Today Shelter, together with Ipsos MORI and supported by British Gas, has released its new Living Home Standard research. Led by our colleagues in England to mark their 50th anniversary, this innovative project aims to identify a new standard for what makes an acceptable home to people, based on what people across Britain have identified that they actually want from their home.

This work has been informed by Shelter and Shelter Scotland’s recent Great Home Debate survey that ran across the country with support from British Gas and has been further underpinned by detailed research undertaken by Ipsos MORI.

The Living Home Standard paints a unique picture of what people tell us that they need and want from their homes in Britain today. It is, to our knowledge, the first definition of what home means that has been defined by the public, for the public. As such, it is a powerful bit of work that highlights that however housing quality standards may be counted and measured across the country, from their own perspective, many people across Britain remain dissatisfied with the standard of their home.

The Living Home Standard is measured through five criteria based on what mattered most to the public as identified in the Great Home Debate and research work. These five criterion are: affordability, decent conditions, stability, space and neighbourhood. Within each dimension some attributes were defined by the public as being essential, others, important, but tradeable. A home must meet all of the essential attributes and a third to one half of the tradable attributes in each dimension to meet the new Living Home Standard.

At a Britain wide level, the research reveals that most homes that fall below the new Living Home Standard do so due to the impact of high housing costs, with over one in four people (27%) in Britain living in homes which fail on affordability.
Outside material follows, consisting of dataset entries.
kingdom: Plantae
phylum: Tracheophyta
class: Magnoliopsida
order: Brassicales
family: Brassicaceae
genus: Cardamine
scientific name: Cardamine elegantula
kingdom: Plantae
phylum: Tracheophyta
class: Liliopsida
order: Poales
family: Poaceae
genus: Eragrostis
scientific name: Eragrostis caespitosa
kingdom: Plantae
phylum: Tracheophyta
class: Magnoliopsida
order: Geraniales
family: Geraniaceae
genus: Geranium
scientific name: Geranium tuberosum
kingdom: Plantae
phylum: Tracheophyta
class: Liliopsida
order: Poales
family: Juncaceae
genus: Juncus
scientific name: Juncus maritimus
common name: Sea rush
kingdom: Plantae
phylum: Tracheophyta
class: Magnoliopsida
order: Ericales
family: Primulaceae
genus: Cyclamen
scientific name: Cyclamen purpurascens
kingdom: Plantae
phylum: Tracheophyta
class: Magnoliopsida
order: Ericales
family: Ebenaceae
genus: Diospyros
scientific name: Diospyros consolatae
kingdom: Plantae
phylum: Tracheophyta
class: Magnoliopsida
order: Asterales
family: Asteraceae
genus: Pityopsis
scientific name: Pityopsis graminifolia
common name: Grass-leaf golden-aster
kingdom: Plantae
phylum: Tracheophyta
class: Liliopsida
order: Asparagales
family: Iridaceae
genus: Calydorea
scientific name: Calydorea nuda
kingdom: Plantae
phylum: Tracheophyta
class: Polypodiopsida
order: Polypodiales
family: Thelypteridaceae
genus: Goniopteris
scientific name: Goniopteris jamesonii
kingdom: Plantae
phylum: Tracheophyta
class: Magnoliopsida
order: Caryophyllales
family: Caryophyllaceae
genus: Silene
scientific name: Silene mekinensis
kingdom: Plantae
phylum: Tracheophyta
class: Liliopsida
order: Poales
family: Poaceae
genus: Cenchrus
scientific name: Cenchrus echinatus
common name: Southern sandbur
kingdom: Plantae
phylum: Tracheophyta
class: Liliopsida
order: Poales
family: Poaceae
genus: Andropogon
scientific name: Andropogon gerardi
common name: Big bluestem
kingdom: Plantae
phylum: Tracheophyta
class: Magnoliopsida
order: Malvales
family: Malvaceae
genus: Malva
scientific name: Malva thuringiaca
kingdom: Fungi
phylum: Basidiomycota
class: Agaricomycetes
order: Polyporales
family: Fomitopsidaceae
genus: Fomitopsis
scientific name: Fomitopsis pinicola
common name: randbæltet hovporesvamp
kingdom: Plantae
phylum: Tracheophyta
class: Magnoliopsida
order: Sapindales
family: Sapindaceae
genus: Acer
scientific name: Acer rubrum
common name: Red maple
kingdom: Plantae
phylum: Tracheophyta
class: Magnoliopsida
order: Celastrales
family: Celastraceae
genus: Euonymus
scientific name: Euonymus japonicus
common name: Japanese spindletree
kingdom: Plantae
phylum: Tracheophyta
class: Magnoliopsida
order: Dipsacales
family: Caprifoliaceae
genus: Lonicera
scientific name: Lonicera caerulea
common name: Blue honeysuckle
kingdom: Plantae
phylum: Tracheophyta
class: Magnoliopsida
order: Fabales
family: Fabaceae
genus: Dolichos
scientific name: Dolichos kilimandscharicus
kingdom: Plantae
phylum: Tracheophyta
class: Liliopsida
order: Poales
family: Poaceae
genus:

Additionally, the Top 5 reasons homes fail the Living Home Standard across Britain were identified as being:

  1. Worries that the rent/mortgage may rise and become difficult to pay (affordability)
  2. Can’t meet rent/mortgage without regularly cutting back on essentials like food/heating (affordability)
  3. Home is not free from mould or damp problems (conditions)
  4. Not enough control over how long can stay in the home (stability)
  5. Home is not free from pest problems (conditions)

Looking at Scotland specifically, while the survey sample used is legitimate in terms of a Britain wide representative sample, to look at the Scottish sample in isolation, particularly given the distinct and devolved housing policy landscape in Scotland, delivers a limited ability to draw any strong conclusions or recommendations.

It is important to note that some of the main policy recommendations that this new standard helps to inform at a Britain-wide level are already issues that Shelter Scotland has worked constructively and successfully with government, partners and stakeholders to make, inform or secure real progress on here in Scotland in recent years, including: PRS tenancy reform; a commitment to deliver more affordable and socially rented homes; a commitment to the introduction of a new Warm Homes Bill in the coming months and the ongoing development of a new cross tenure Common Quality Standard for all homes in Scotland.

However, what this new research does provide for the first time is an initial sense on what people themselves want out of a home in 21st century Britain. This is of particular value and importance given the recent work from the Commission on Housing and Wellbeing in Scotland that identified the central importance of a home to the collective wellbeing of the nation and to people living prosperous and fulfilling lives.

Understanding more about what matters to people and informs their sense of satisfaction about the place that they call home is an essential element of ensuring that there is a safe, secure and affordable home for everyone in Scotland.